Природа инфернальной героини здесь не ледяная, как в «Гекате», а огненная: «Нужны все усилия воли и страсти, чтобы проникнуть в самую глубину наслаждения — проговорила Валентина Васильевна, глядя на свечи и только пальцами коснувшись руки Абозова, — там все, как в сновидении. Каждый поцелуй потрясает, как смерть. Этого нельзя передать словами. Когда вы поймете меня, вам захочется жить как саламандра в огне» (Там же: 66). Людей, даже самых лучших, она считает сырым материалом — что понятно, ведь огонь сырости противопоставлен. Впоследствии, в рассказе Толстого 1918 года «Сон в грозу», мужской сатанинский персонаж, тяготеющий к стихии огня, будет призывать девушку победить, сжечь себя и так подняться над сырой природой. Именно так будет соблазнять Дашу и Бессонов в «Хождении по мукам».
Салтановой боятся: «Я ее боюсь по ночам, как вурдалака» (Там же: 78–81), назначают на роль Сатаны в маскараде, тем более что основа фамилии ее от Сатаны отличается лишь одной буквой: «Сатаной будет Валентина Васильевна Салтанова. Она сам чорт. Красотка, Коломбина из дьявольской пантомимы. Божественная гетера!» (Там же: 82–85). В Салтановой все то же, что и в предыдущих воплощениях типа, сочетание тотальной аморальности с большой серьезностью: «Есть таинственные радости, против них бунтуют, но бунт есть еще больший грех, нужно смиренно принимать все свои влечения, и чем утонченнее они, тем ближе к вечному» (Там же: 66). Скорее символична, чем «реалистична» и внешность героини: «маленькое помятое лицо», «тени под глазами» и «очень красный большой рот» вампира (ПСС-15: 65). В «Абозове» лицо ее «почти некрасивое, бледное, с чрезмерно красными губами» (ПСС:97). Потом таким же ртом Толстой снабдит сатанинского социолога, затевающего революцию в 7-й главе «Хождения по мукам».

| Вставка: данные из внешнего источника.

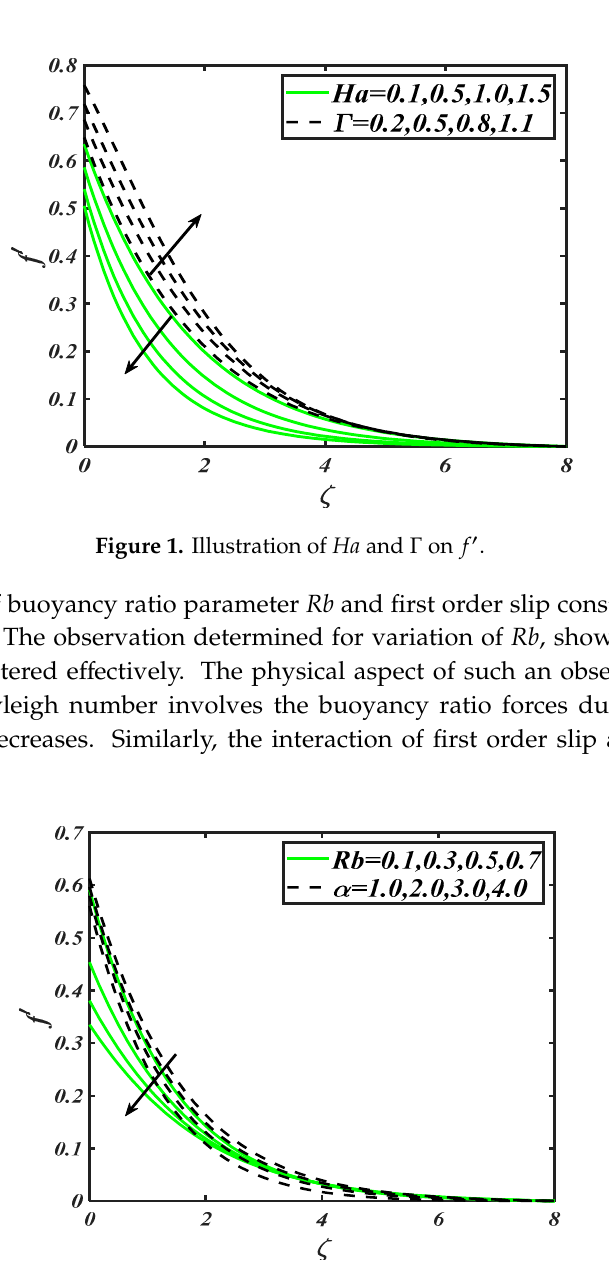
Figure 2. Illustration of Rb and α on f (cid:48)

При всей банальной мифологичности и мелодраматической абстрактности в образе Салтановой проглядывает и памфлетный, сатирический умысел, на что, кроме генетической привязки к антиахматовскому ряду и именования, указывает и педалированная соотнесенность героини с петербургскими литературными реалиями: Салтанова выступает в качестве главного арбитра молодежного литературно-художественного кружка, в которых однозначно опознается кружок «Аполлона». В романе и набросках подчеркивается ее тонкость чувств, профессионально высокий вкус, талантливость (о ней говорят: «Я настаиваю на одном — она талантлива» (Толстой 1915:4). Эти качества сочетаются у Салтановой с жадностью и неразборчивостью, с которой она использует людей, безжалостно их «губя».

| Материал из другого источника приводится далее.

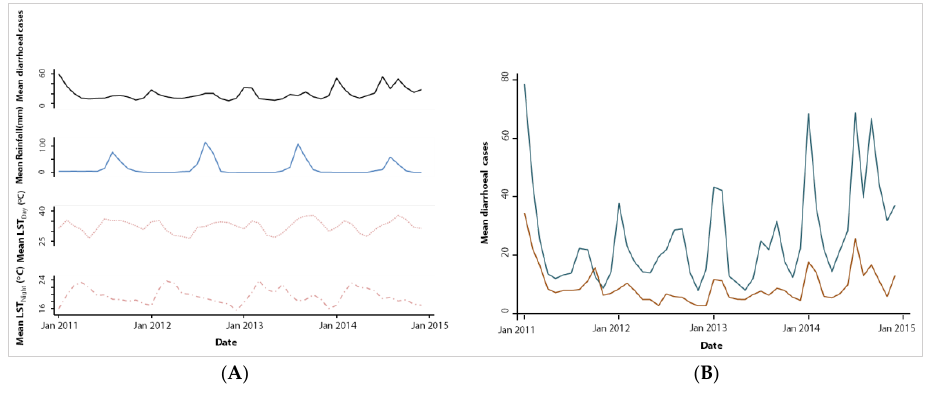
Figure 4. Trend in mean monthly mean diarrhoeal cases per health facility and climatic factors in the health district of Mbour over a four-year period from 2011 to 2014. ( A ) Trend in monthly mean diarrhoeal cases per health facility with mean rainfall, mean LST Day and LST Night ; ( B ) Trend in mean monthly diarrhoeal cases per health facility in urban and rural settings. Table 5. Effect of season on the number of visits of health care centred due to diarrhoea in the health district of Mbour, Senegal from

Именно в роли литературного арбитра она открывает Абозова-прозаика, возлагая на него большие, не только литературные надежды. Абозов же, молодой прозаик «от земли», блестяще дебютирующий в литературном Петербурге, — в большой степени персонаж автобиографический. Эта глава в одном из ранних вариантов называется «Иван-царевич»: Толстой цитирует название знаменитой главы «Бесов», где Петруша Верховенский искушает Ставрогина ролью харизматического вождя; Абозова носят на руках, захваливают и искушают славой, проча его на роль главной литературной силы кружка.
«Егор Абозов», за исключением нескольких фрагментов, появившихся в газетах, не был тогда опубликован и литературным фактом не стал. Тем временем начавшаяся война диктовала новые темы: садистическая чаровница, декадентская «Клеопатра» мгновенно устарела как литературный тип. Впрочем, солидная мифологическая подкладка этого образа обеспечила ему сохранность в тривиальных, массовых жанрах. Инфернальная программа: встать над моралью, превратиться в нечеловеческую стихию (огонь) и овладеть миром — вобрана была в мифологическую подоснову романа «Хождение по мукам» и других связанных с революцией текстов.
Женщина в ложноклассической шали
В военные годы Ахматова становится поэтом торжественной гражданской темы. Еще до революции складывается ее мифологизированный образ потенциальной «жертвы революции». Покойный Ю. Молок писал об иллюстрациях художника В. П. Белкина к поэме Георгия Чулкова «Мария Гамильтон»: «…Костюмированная Ахматова в парике и нарядах XVIII века больше походит на себя, чем на своем портрете работы того же художника. В чужом тексте, как в чужом зеркале, она оказалась ближе к той трагической Ахматовой, которой, по ее собственным словам, Осип Мандельштам не уставал повторять “жестокий комплимент”: “Ваша шея создана для гильотины”» (Молок 1994: 128, 142).